Many business owners struggle to make the move from doing things themselves to delegating work to their staff, and they get little guidance on how to do it. It’s a difficult transition and there are often a few problems along the way.
Whether you’re learning to be a better director yourself, or helping a recently promoted employee deal with a new role, these guidelines can help smooth the transition:
1. Be Aware of Your Strengths and Weaknesses
When hiring people to support you, make sure they have strengths that will fill gaps, and don’t have weaknesses that you can’t compensate for. One of your biggest challenges as a director will be avoiding immersing yourself in old, safe activities, and employing weak staff will only reinforce the habit! These activities are no longer your responsibility – you have a new role to fill.
2. Hire Good People
The key to being a successful director is having good people to direct. Hire people with strengths you need for the business to move ahead. If you ‘inherit’ staff, spend time examining their skills, and provide additional training to fill in critical gaps.

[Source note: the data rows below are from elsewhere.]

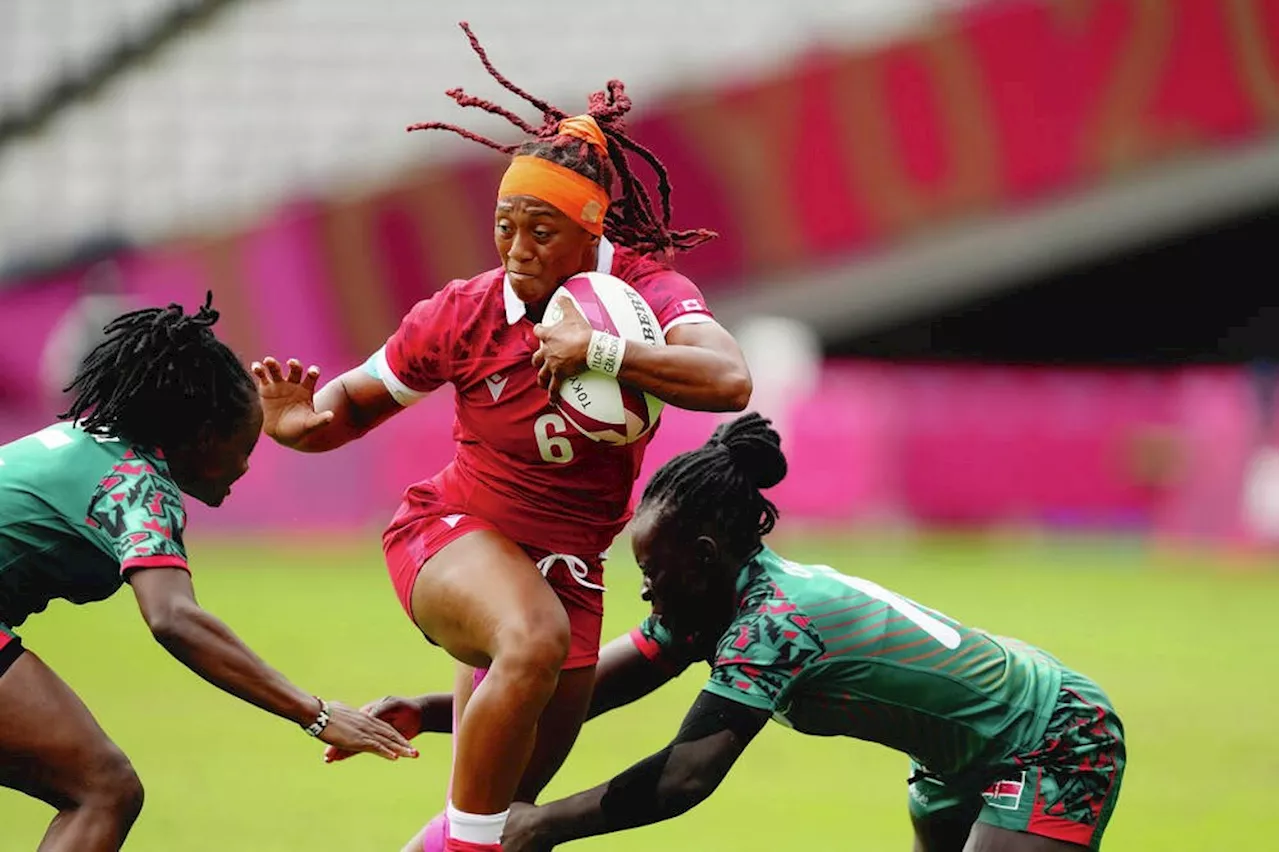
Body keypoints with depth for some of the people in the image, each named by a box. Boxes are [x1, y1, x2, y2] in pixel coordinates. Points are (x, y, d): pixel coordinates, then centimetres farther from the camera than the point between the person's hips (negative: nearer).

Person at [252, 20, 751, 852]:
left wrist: (600, 349, -38)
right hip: (452, 533, -3)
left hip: (566, 564, 3)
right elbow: (356, 401, -2)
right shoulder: (463, 314, -13)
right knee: (533, 638, -38)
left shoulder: (644, 290, -13)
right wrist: (303, 423, -26)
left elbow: (730, 380, -30)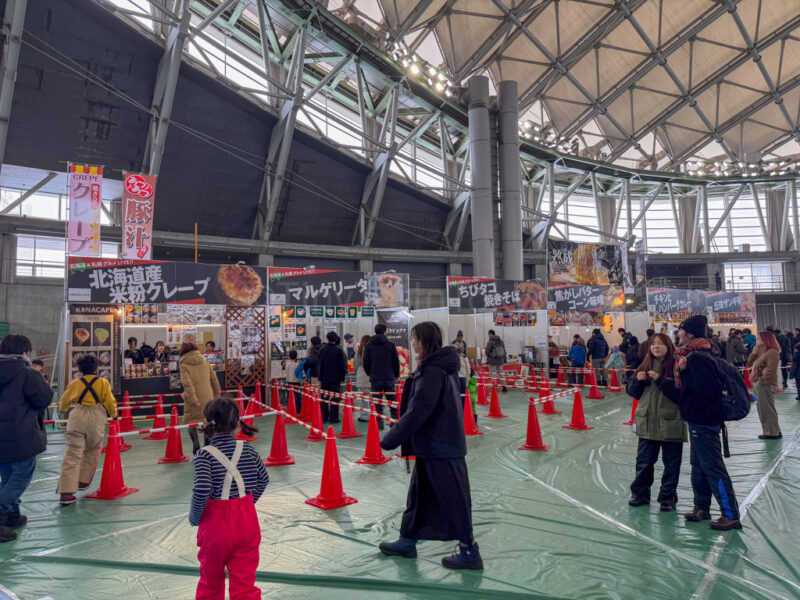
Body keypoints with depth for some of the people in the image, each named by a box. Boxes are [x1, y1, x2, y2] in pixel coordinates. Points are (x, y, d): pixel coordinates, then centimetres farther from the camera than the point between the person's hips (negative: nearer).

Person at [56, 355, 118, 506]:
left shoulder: (74, 384, 9)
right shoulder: (103, 382, 5)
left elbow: (63, 404, 19)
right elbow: (110, 402, 3)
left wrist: (64, 409, 43)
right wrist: (114, 414, 23)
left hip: (76, 419, 0)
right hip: (96, 419, 0)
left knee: (72, 455, -3)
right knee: (92, 451, 21)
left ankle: (66, 492, -9)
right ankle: (83, 482, 26)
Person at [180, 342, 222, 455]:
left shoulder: (184, 365, -4)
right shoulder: (204, 361, 7)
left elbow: (187, 384, -15)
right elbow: (214, 379, 9)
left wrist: (193, 399, -16)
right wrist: (217, 393, 16)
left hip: (194, 399, -4)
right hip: (208, 397, 4)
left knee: (191, 421, 7)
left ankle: (196, 446, -3)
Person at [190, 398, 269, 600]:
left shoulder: (204, 455, -16)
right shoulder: (247, 448, -3)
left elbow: (201, 490, -26)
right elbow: (263, 479, 8)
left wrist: (194, 517, -8)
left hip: (216, 524, -2)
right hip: (247, 521, 3)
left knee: (211, 578, 22)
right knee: (245, 580, 10)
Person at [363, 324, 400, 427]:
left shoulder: (369, 346, 2)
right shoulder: (390, 345, 0)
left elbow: (365, 363, 4)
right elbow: (396, 362, 3)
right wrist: (396, 375, 17)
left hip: (375, 378, 0)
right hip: (389, 378, 0)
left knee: (377, 403, 4)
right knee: (392, 400, 9)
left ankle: (379, 423, 2)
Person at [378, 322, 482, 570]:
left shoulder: (433, 370, -21)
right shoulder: (441, 367, 10)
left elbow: (419, 410, -25)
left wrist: (391, 439, -20)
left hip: (440, 446, -10)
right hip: (434, 444, 10)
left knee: (452, 498, 2)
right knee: (419, 493, 19)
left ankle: (469, 552, 15)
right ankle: (407, 541, 33)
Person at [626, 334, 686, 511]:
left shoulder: (676, 367, -9)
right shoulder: (646, 365, 7)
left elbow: (680, 394, -18)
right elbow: (632, 391, 12)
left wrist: (660, 380, -22)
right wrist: (638, 380, -7)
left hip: (671, 423, -4)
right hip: (647, 422, 5)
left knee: (671, 463, 9)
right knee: (643, 461, 14)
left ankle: (668, 497, 23)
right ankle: (640, 493, 28)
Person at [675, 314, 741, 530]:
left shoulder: (697, 358, -21)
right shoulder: (696, 354, 11)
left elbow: (707, 389, -27)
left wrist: (684, 369, -21)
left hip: (703, 421, -11)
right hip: (699, 418, 11)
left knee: (713, 467, -3)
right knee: (699, 465, 18)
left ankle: (731, 515, 6)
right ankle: (701, 508, 29)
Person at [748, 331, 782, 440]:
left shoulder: (772, 352, -15)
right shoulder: (761, 352, 15)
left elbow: (770, 370, -20)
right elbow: (751, 363, 17)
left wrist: (761, 380, -19)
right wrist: (754, 352, 6)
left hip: (766, 385, -10)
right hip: (758, 384, 10)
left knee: (767, 409, -3)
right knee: (762, 408, 14)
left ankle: (773, 433, 5)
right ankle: (768, 431, 21)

A common problem for new directors is ‘protective hiring’: not being willing to risk hiring a ‘hot shot’ who might show you up. This is dangerous – if your employees don’t look good, you don’t look good. Always hire the best people; there is no such thing as an overqualified candidate, if they really want the position.
3. Delegate!
Effective delegation is critical to being a successful director. It frees up your time to do the things you should be doing and allows your company and your employees to grow.
Delegating is difficult for two reasons: you’re afraid either that the job won’t be done as quickly as you could do it, or the job won’t be done as well as you could do it. You’re right on both counts! But if you don’t allow your staff the opportunity, they will never develop the skills to be effective, and you’ll continue to spend your time in activities that keep you – and your company – stagnant.
4. Trust Your Staff
Trust is critical when you’re pulling people together to do a job, and it goes beyond ‘lip service’. Telling your employees that you trust them and demonstrating that you do are two different things. Trust means that you give employees responsibility and the accountability that goes with it, and that you allow – even expect – them to make mistakes.
Trust is crucial to your development as a business owner. If you won’t trust someone to do a job right, you won’t delegate. If you don’t delegate, you can’t direct. It’s as simple as that. And it’s your mental block, not the fault of your staff, if you cannot bring yourself to trust them. You need to understand that the vast majority of people care enormously about doing good work; your job is to give them the support, and space, they need to do it.
5. Stay Out of the Detail
It’s your staff’s job to worry about the detail of getting a job done, devise ways of monitoring day-to-day activities and deal with crises along the way. As director, you must be ‘big picture’, concerning yourself not so much with day-to-day operations, but with where the company is going and where the next big opportunities are coming from.
Ensure your employees understand the big picture: they’ll have the information they need to stay on track and you’ll find it easier to direct their efforts without getting ‘stuck in’.